A London-based nurse has been jailed for trafficking Nigerian women into Germany to work as prostitutes after subjecting them to "voodoo" rituals.
Josephine Iyamu forced the five women to swear oaths to hand over money to her during "juju" ceremonies.
Iyamu, 51, formerly of Bermondsey, was convicted of arranging or facilitating travel for sexual exploitation and perverting the course of justice.
She was jailed for 14 years at Birmingham crown Court.
Iyamu became the first British national prosecuted for Modern Slavery Act offences after trafficking victims outside the UK.
She was also convicted of perverting the course of justice while on remand, by arranging for relatives of her victims in Nigeria to be arrested.
Iyamu had a large home in Benin City in Nigeria
The court heard the women were forced to eat chicken hearts, drink blood containing worms, and have powder rubbed into cuts during the rituals.
Sentencing, Judge Richard Bond said the 51-year-old had shown "a complete disregard for the welfare of these women".

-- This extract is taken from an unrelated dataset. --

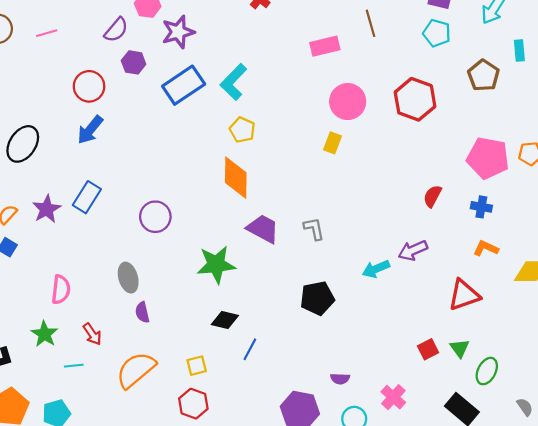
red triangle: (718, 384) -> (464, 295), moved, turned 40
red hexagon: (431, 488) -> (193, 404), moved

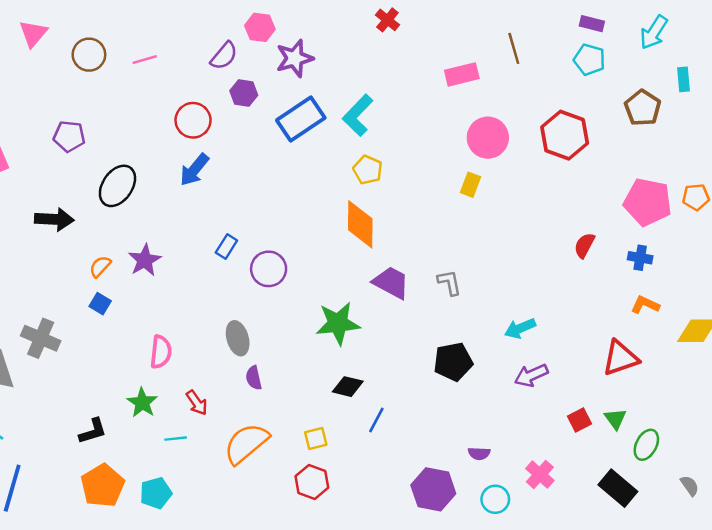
blue rectangle: (87, 197) -> (226, 247), moved, size x0.7
purple arrow: (413, 250) -> (531, 375), moved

He said she had exposed them to a "real and significant" risk of death as they travelled across the Mediterranean on inflatable boats.
All five women had be rescued from the boat they were on, before being put into a camp in Italy.
"You saw them not as living, breathing human beings but as commodities to earn you large sums of money," he said.
Iyamu was born in Liberia, but became a British citizen in 2009 having been allowed to stay in the UK due to her nursing qualifications.
She was known to have declared a modest income of about £4,500 in 2016/17 from her work as an NHS agency nurse.
However, investigators discovered she spent thousands on international air travel and owned a large home in Benin City, Nigeria, complete with servants' quarters.
Iyamu's defence counsel John Benson QC told the court his client had "lost everything" as a result of her conviction, including her hope of pursuing a political career in Nigeria.
Her husband, 60-year-old Efe Ali-Imaghodor, was acquitted of doing acts intending to pervert the course of justice.